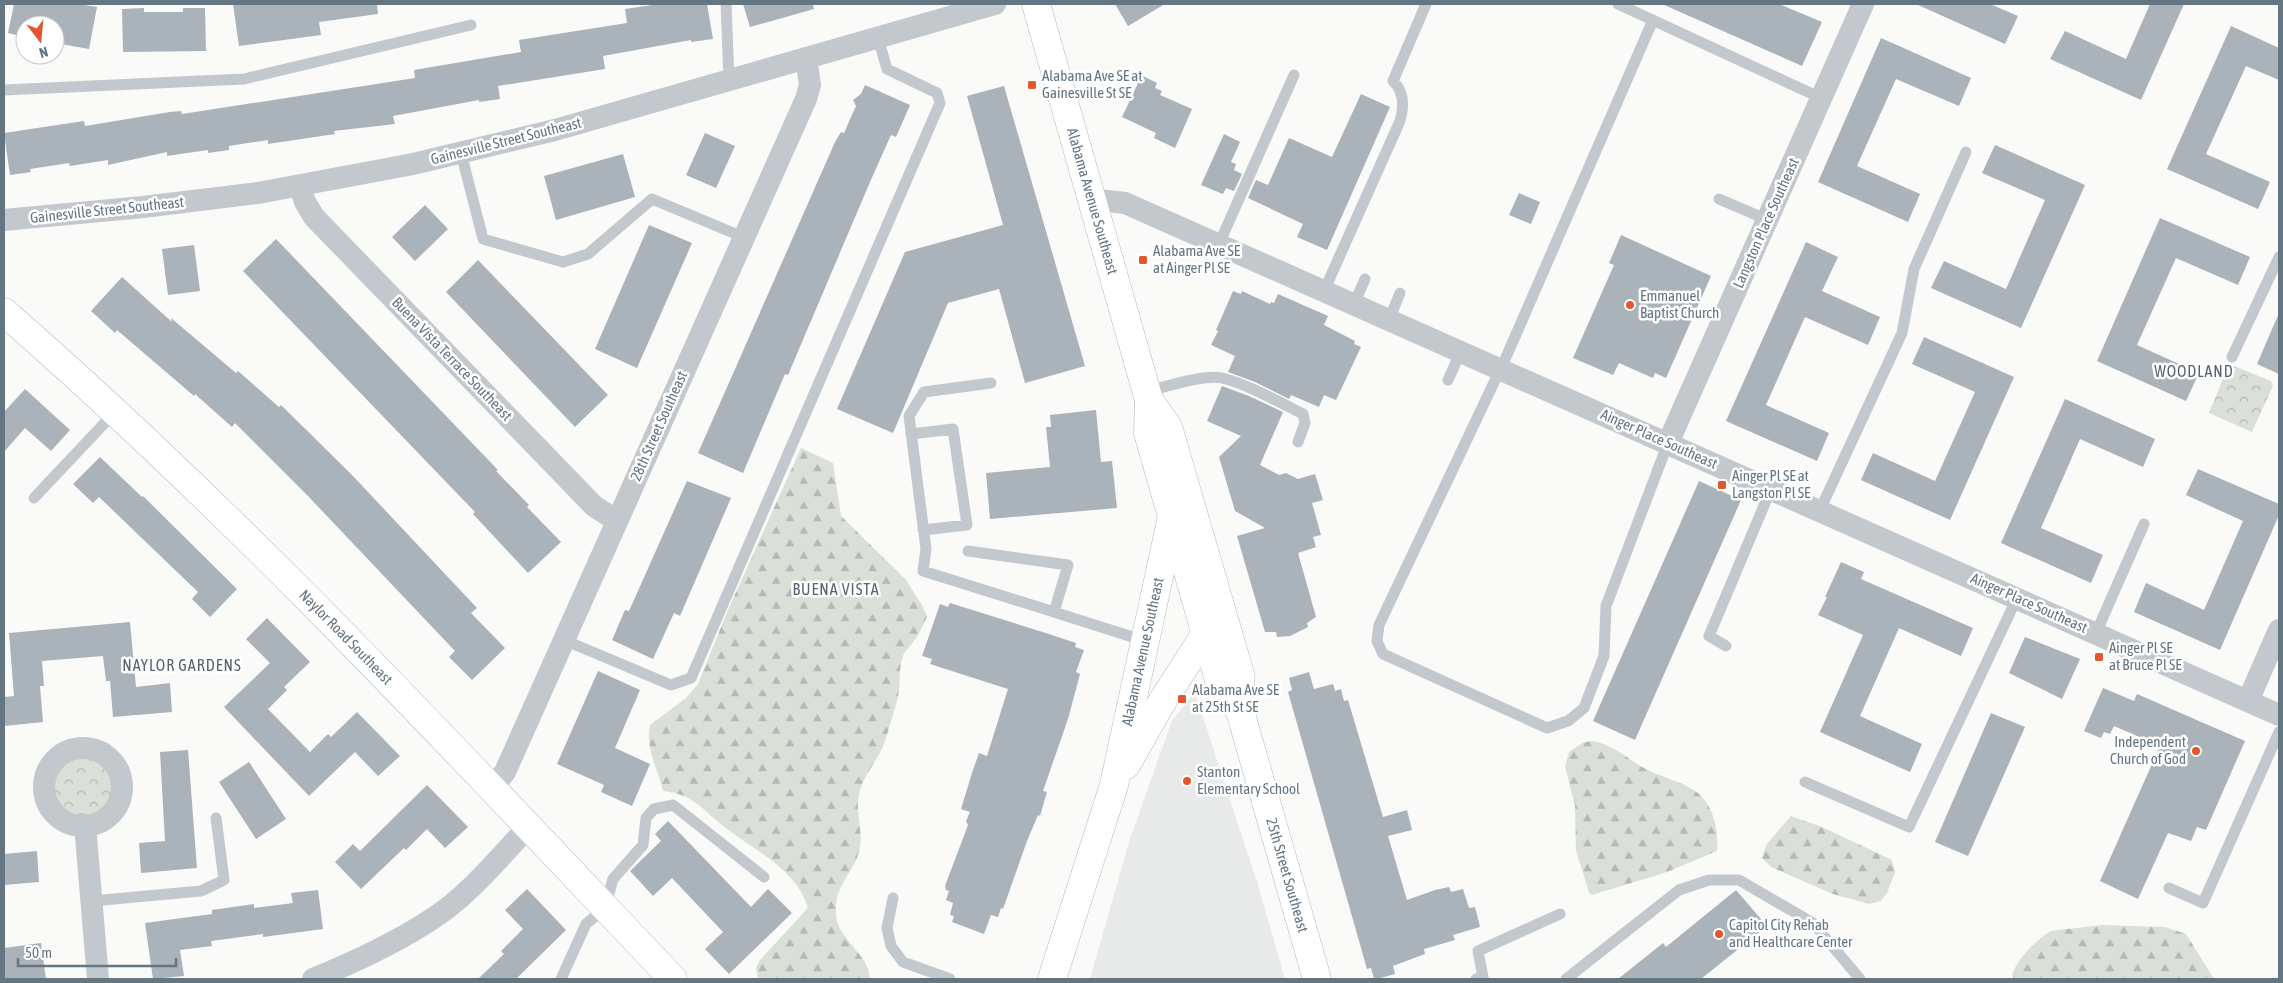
<svg xmlns="http://www.w3.org/2000/svg" width="2283" height="983" font-family="'Asap Condensed',sans-serif">
  <defs>
    <pattern id="forest-firs" width="22" height="20" patternUnits="userSpaceOnUse" patternTransform="scale(1.25)"><rect width="22" height="20" fill="#dadfd7"/><path d="M5 1l3.5 6h-7zM16 11l3.5 6h-7z" fill="#b4b9b4"/></pattern>
    <pattern id="park-crowns" width="20" height="18" patternUnits="userSpaceOnUse" patternTransform="scale(1.25)"><rect width="20" height="18" fill="#dadfd7"/><path d="M2 6a3 3 0 1 1 6 0M12 15a3 3 0 1 1 6 0" fill="none" stroke="#b4b9b4"/></pattern>
  </defs>
  <rect width="100%" height="100%" fill="#fafaf8"/>
  <path fill="#e8e9e9" d="M1195 693 1258 885 1285 979H1090L1129 842 1172 720Z"/>
  <path fill="url(#forest-firs)" d="M801 448 833 463 841 516 906 580 922 605 927 617C923 626 919 633 914 641 911 646 905 650 903 656 898 669 901 683 898 697 894 712 889 729 884 744 877 762 863 775 859 795 855 812 863 830 860 847 856 872 834 883 836 914 837 940 869 953 870 979H758L756 968 760 960 808 908C797 870 757 852 727 829 704 812 695 794 663 791 658 768 645 749 650 725L686 698 698 684 728 610Z
    M1591 741C1611 743 1625 757 1642 767 1658 776 1677 780 1692 789 1713 801 1719 829 1717 851L1667 872 1592 895 1589 892 1576 851 1575 806 1565 766 1569 752 1582 743Z
    M1791 816 1822 827 1892 860 1895 872 1887 893 1881 901 1869 904 1833 894 1771 867 1762 858 1766 845Z
    M2102 925 2165 927 2186 934 2214 979H2014L2012 975C2018 958 2035 941 2051 931Z"/>
  <path fill="url(#park-crowns)" d="M2229 364 2271 381 2273 386 2252 432 2209 413Z
    M54 787a29 29 0 1 1 58 0a29 29 0 1 1-58 0Z"/>
  <path fill="#aab3b9" d="M14 4H79L97 7 89 49 55 43V25H25V37L8 33Z
    M233 4H377L378 14 319 22 321 35 239 46Z
    M659 4H707L713 39 691 42V40L603 56 605 69 498 86 500 99 479 102V100L393 116 395 124 334 131 335 134 268 144V140L229 146V150L208 153V150L167 156V152L108 165V160L70 166 69 163 30 169 31 172 10 175 4 133 84 121 85 126 170 112 181 111 182 114 415 78 414 70 521 52 519 40 627 23 625 9Z
    M743 4H813L814 9 750 27Z
    M1115 4H1165L1128 26Z
    M1662 4H1779L1822 22 1802 66Z
    M1916 4H1990L2018 16 2005 44Z
    M2150 4H2184L2141 100 2050 59 2065 31 2126 59Z
    M144 8V12H183V8H205L206 51 123 52 122 9Z
    M2231 26 2279 48V80L2246 66 2206 154 2270 182 2258 209 2167 169Z
    M1881 38 1971 78 1959 106 1896 79 1857 166 1920 194 1908 222 1818 182Z
    M1143 76 1157 83 1155 88 1162 91 1160 95 1192 109 1175 148 1154 138 1156 133 1122 117 1139 81H1140Z
    M865 85 910 105 896 137 891 135 870 182 788 375 785 374 743 473 698 453 835 142 841 132 844 133 856 106 853 100 861 94Z
    M1004 86 1085 366 1025 383 999 289 948 303 893 433 837 409 905 252 1003 225 967 96Z
    M1361 94 1390 107 1327 250 1297 237 1303 224 1248 198 1256 180 1268 185 1289 138 1332 157Z
    M705 133 735 146 716 188 686 175Z
    M1224 134 1240 142 1231 162 1236 164 1234 170 1242 174 1234 191 1226 188 1223 194 1201 185Z
    M1995 145 2085 185 2021 328 1931 288 1944 261 2006 289 2045 200 1982 173Z
    M623 154 635 197 556 220 544 176Z
    M1519 193 1540 202 1531 224 1509 215Z
    M425 205 448 229 415 261 392 237Z
    M2160 218 2250 257 2238 285 2176 258 2137 345 2199 373 2186 401 2097 361Z
    M649 225 692 243 637 368 595 349Z
    M1621 235 1711 276 1666 378 1655 373 1653 378 1619 363 1613 375 1573 358 1614 265 1609 263Z
    M276 239 498 470 496 471 529 505 527 507 561 542 528 573 473 514 475 512 243 271Z
    M1806 242 1838 257 1822 291 1880 317 1868 345 1805 317 1766 405 1829 433 1817 461 1726 421Z
    M194 245 200 291 168 295 162 249Z
    M478 260 608 395 575 427 446 292Z
    M122 277 172 322 171 318 236 373 238 371 279 407 281 405 352 475 477 608 471 613 505 648 472 680 449 657 455 651 307 495 235 423 232 427 195 394 194 396 117 330 115 333 91 311Z
    M1233 291 1241 294 1242 291 1270 304 1271 302 1274 303 1278 294 1328 316 1324 325 1355 341 1354 344 1361 347 1336 400 1324 395 1319 407 1291 395 1289 399 1255 382 1228 372 1235 356 1211 345 1218 331 1216 330Z
    M2279 313V374L2257 364Z
    M1924 337 2014 377 1950 520 1861 480 1873 453 1935 481 1975 392 1912 364Z
    M1222 386 1249 396 1283 412 1260 465 1279 475 1286 473 1298 479 1315 474 1323 500 1312 503 1321 535 1313 537 1316 547 1298 553 1316 617 1307 623 1308 627 1290 636 1277 637 1276 632H1265L1237 536 1265 528 1235 511 1219 457 1241 436 1207 421Z
    M25 389 70 430 51 451 25 428 4 452V412Z
    M2065 399 2155 439 2143 467 2080 439 2041 528 2103 555 2091 583 2001 543Z
    M1096 410 1101 462 1112 461 1117 508 990 519 986 473 1050 467 1046 427H1051L1050 415Z
    M100 457 142 497 143 496 237 589 210 617 192 599 198 592 99 497 93 503 73 484Z
    M2198 469 2279 504V515L2220 650 2134 612 2146 583 2204 610 2243 521 2186 495Z
    M687 481 731 498 680 616 674 613 653 659 612 640 625 610 629 611Z
    M1699 481 1741 500 1635 740 1593 721Z
    M1841 562 1864 572 1861 579 1973 628 1961 656 1899 628 1860 716 1922 744 1910 772 1820 732 1863 635 1818 615 1827 597H1825Z
    M950 603 1049 634 1076 643 1075 647 1084 650 1076 672 1080 674 1068 719 1043 791 1047 792 1040 816 1038 815 1027 841 1003 909 1001 908 998 917 991 915 984 934 952 922 954 916 950 915 953 903 946 900 949 891 946 890 945 886 968 825 966 821 970 812 961 809 972 773 979 753 987 756 1008 689 930 664 932 659 922 656 940 604 948 607Z
    M267 618 310 662 284 687 287 690 268 709 310 752 328 734 331 737 357 712 400 756 378 776 355 752 309 796 224 707 270 663 246 639Z
    M130 622 136 687 170 683 172 712 113 717 110 681H106L103 656 42 661 44 686H40L43 722 4 726V697L14 696 9 633Z
    M2025 637 2080 659 2062 699 2009 673Z
    M598 671 640 690 615 748 650 764 632 806 601 792 604 785 557 764Z
    M1309 672 1314 689 1333 684 1335 691 1341 689 1344 701 1348 700 1383 817 1407 810 1412 830 1388 836 1407 900 1435 890 1449 887 1451 892 1463 889 1469 908 1475 907 1480 927 1453 935 1455 940 1424 949 1425 954 1393 966 1395 974 1377 979H1374L1371 968 1367 969 1288 692 1292 690 1289 678Z
    M2103 688 2134 701 2137 694 2245 741 2206 830 2197 827 2191 841 2168 833 2138 899 2100 881 2160 746 2114 726 2110 734 2104 732 2101 738 2084 731Z
    M1991 713 2025 727 1968 856 1935 842Z
    M188 750 197 868 141 873 139 843 165 841 160 752Z
    M249 762 286 819 256 839 219 782Z
    M427 785 468 827 445 848 427 829 406 850 404 848 361 889 335 862 353 844 360 851Z
    M668 821 751 907 768 889 792 913 729 974 705 949 723 932 672 878 653 896 630 871 661 841 655 834Z
    M37 851 39 882 4 885V854Z
    M527 889 566 930 516 979H478L504 954 501 951 523 929 505 910Z
    M318 890 323 929 263 937V934L211 941 212 946 180 950 184 976 153 979 145 923 212 914V910L254 904V908L293 903 291 893Z
    M1736 890 1767 926 1701 979H1618L1663 943 1666 947Z
    M41 943 46 979H4V948Z"/>
  <g fill="none" stroke-linecap="round" stroke-linejoin="round">
    <defs>
      <g id="secondary">
        <path id="s1" d="M1036 4 1149 400 1148 433 1219 680 1240 711"/>
        <path id="s2" d="M4 312C242 519 456 751 673 979"/>
        <path id="s3" d="M1149 400 1168 427 1240 674V711L1317 979"/>
        <path d="M1126 765 1163 700 1212 624"/>
        <path id="s4" d="M1052 979 1114 785 1171 521"/>
      </g>
    </defs>
    <use href="#secondary" stroke="#b3babf" stroke-width="29"/>
    <path stroke="#c3c8cc" stroke-width="11" d="M726 4 729 80
      M1618 4 1821 98
      M1653 20 1507 355 1379 625 1377 641 1383 654 1547 728 1568 721 1584 708 1604 656 1606 606 1668 443
      M4 90 244 79 471 25
      M461 153 483 239 563 262 588 254 652 199 743 237
      M1719 199 1768 220
      M1219 244 1294 75
      M1324 291 1400 121C1404 107 1405 92 1393 81L1426 4
      M1354 304 1365 279
      M1389 320 1400 293
      M2232 357 2279 257
      M1448 380 1461 351
      M991 383 924 392 909 416 926 549 923 571 1054 612
      M1146 392C1164 387 1205 374 1222 378 1247 384 1279 402 1303 414L1305 423 1298 442
      M911 434 953 429 967 525 923 530
      M34 498 116 411
      M1820 510 1902 333 1914 269 1966 152
      M968 551 1068 565 1054 612 1145 641
      M2096 633 2144 524
      M564 640 671 685 691 678 940 103 937 93 887 69 878 38
      M1726 646 1709 636 1771 489
      M1805 782 1909 827 2017 598
      M2169 888 2203 903 2279 732
      M893 898 887 928 891 946 903 962 950 979
      M92 901 201 891 224 880 216 818
      M561 979 586 924 605 908 613 879 643 845 646 818 654 809 673 805 764 877
      M1476 979 1483 977 1478 951 1560 914
      M1566 979 1679 890 1709 880H1739L1813 923 1860 979"/>
    <path stroke="#c3c8cc" stroke-width="22" d="M300 186 305 202 314 217 594 506 617 521
      M1090 199 1125 203 2279 715
      M4 220 143 207 258 193 413 164 555 130 995 4
      M1668 443 1863 4
      M2248 701 2279 630
      M44 787a39 39 0 1 1 78 0a39 39 0 1 1-78 0Z
      M491 789 505 772 806 99 810 85 806 58
      M85 825 98 979
      M313 979C355 962 394 944 432 919 469 895 498 859 528 827"/>
    <use href="#secondary" stroke="#fff" stroke-width="28"/>
  </g>
  <g fill="#e4572e" stroke="#fff" stroke-width="2">
    <rect x="1027" y="80" width="10" height="10" rx="2.5"/>
    <rect x="1138" y="255" width="10" height="10" rx="2.5"/>
    <circle cx="1630" cy="305" r="5"/>
    <rect x="1717" y="480" width="10" height="10" rx="2.5"/>
    <rect x="2094" y="652" width="10" height="10" rx="2.5"/>
    <rect x="1177" y="694" width="10" height="10" rx="2.5"/>
    <circle cx="2196" cy="751" r="5"/>
    <circle cx="1187" cy="781" r="5"/>
    <circle cx="1719" cy="934" r="5"/>
  </g>
  <g text-anchor="middle" stroke-width="5" stroke-linejoin="round" paint-order="stroke">
    <g font-size="15" fill="#657683" stroke="#fff" text-anchor="start">
      <text x="1042" y="81">Alabama Ave SE at<tspan x="1042" dy="17">Gainesville St SE</tspan></text>
      <text x="1153" y="256">Alabama Ave SE<tspan x="1153" dy="17">at Ainger Pl SE</tspan></text>
      <text x="1640" y="301">Emmanuel<tspan x="1640" dy="17">Baptist Church</tspan></text>
      <text x="1732" y="481">Ainger Pl SE at<tspan x="1732" dy="17">Langston Pl SE</tspan></text>
      <text x="2109" y="653">Ainger Pl SE<tspan x="2109" dy="17">at Bruce Pl SE</tspan></text>
      <text x="1192" y="695">Alabama Ave SE<tspan x="1192" dy="17">at 25th St SE</tspan></text>
      <text x="2186" y="747" text-anchor="end">Independent<tspan x="2186" dy="17">Church of God</tspan></text>
      <text x="1197" y="777">Stanton<tspan x="1197" dy="17">Elementary School</tspan></text>
      <text x="1729" y="930">Capitol City Rehab<tspan x="1729" dy="17">and Healthcare Center</tspan></text>
    </g>
    <g font-size="15" fill="#657683" stroke="#fff">
      <text transform="translate(506 141) rotate(-14)" y="5">Gainesville Street Southeast</text>
      <text dy="5" stroke="none"><textPath href="#s1" startOffset="205">Alabama Avenue Southeast</textPath></text>
      <text transform="translate(107 210) rotate(-6)" y="5">Gainesville Street Southeast</text>
      <text transform="translate(1766 223) rotate(-66)" y="5">Langston Place Southeast</text>
      <text transform="translate(452 359) rotate(46)" y="5">Buena Vista Terrace Southeast</text>
      <text transform="translate(659 426) rotate(-66)" y="5">28th Street Southeast</text>
      <text transform="translate(1659 439) rotate(24)" y="5">Ainger Place Southeast</text>
      <text transform="translate(2029 603) rotate(24)" y="5">Ainger Place Southeast</text>
      <text dy="5" stroke="none"><textPath href="#s2" startOffset="472">Naylor Road Southeast</textPath></text>
      <text dy="5" stroke="none"><textPath href="#s4" startOffset="340">Alabama Avenue Southeast</textPath></text>
      <text dy="5" stroke="none"><textPath href="#s3" startOffset="498">25th Street Southeast</textPath></text>
    </g>
    <g font-size="16" letter-spacing="1" fill="#57646e" stroke="#fff">
      <text x="2194" y="377">WOODLAND</text>
      <text x="836" y="595">BUENA VISTA</text>
      <text x="182" y="671">NAYLOR GARDENS</text>
    </g>
  </g>
  <rect width="2283" height="983" fill="none" stroke="#657683" stroke-width="10"/>
  <g transform="translate(40 40) rotate(164)"><circle r="24" fill="#ffffff" stroke="#c1c8cd"/>
  <path d="M0-4L9 19L0 12L-9 19Z" fill="#e4572e"/>
  <text y="-8" font-size="14" font-weight="bold" text-anchor="middle" fill="#657683">N</text>
  </g>
  <path d="M18 958v8h158v-8" fill="none" stroke="#657683" stroke-width="2.5"/>
  <text x="25" y="958" font-size="15" fill="#657683" stroke="#ffffff" stroke-width="4" paint-order="stroke">50 m</text>
</svg>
══════
## [AIM OF THE EXERCISE]
For this exercise, repeat exactly the lines of the data above from the one with "M2198 469 2279" down to the one with "M1699 481 1741 500 1635 740 1593 721Z", both end lines included.

## [WRITTEN ANSWER]
    M2198 469 2279 504V515L2220 650 2134 612 2146 583 2204 610 2243 521 2186 495Z
    M687 481 731 498 680 616 674 613 653 659 612 640 625 610 629 611Z
    M1699 481 1741 500 1635 740 1593 721Z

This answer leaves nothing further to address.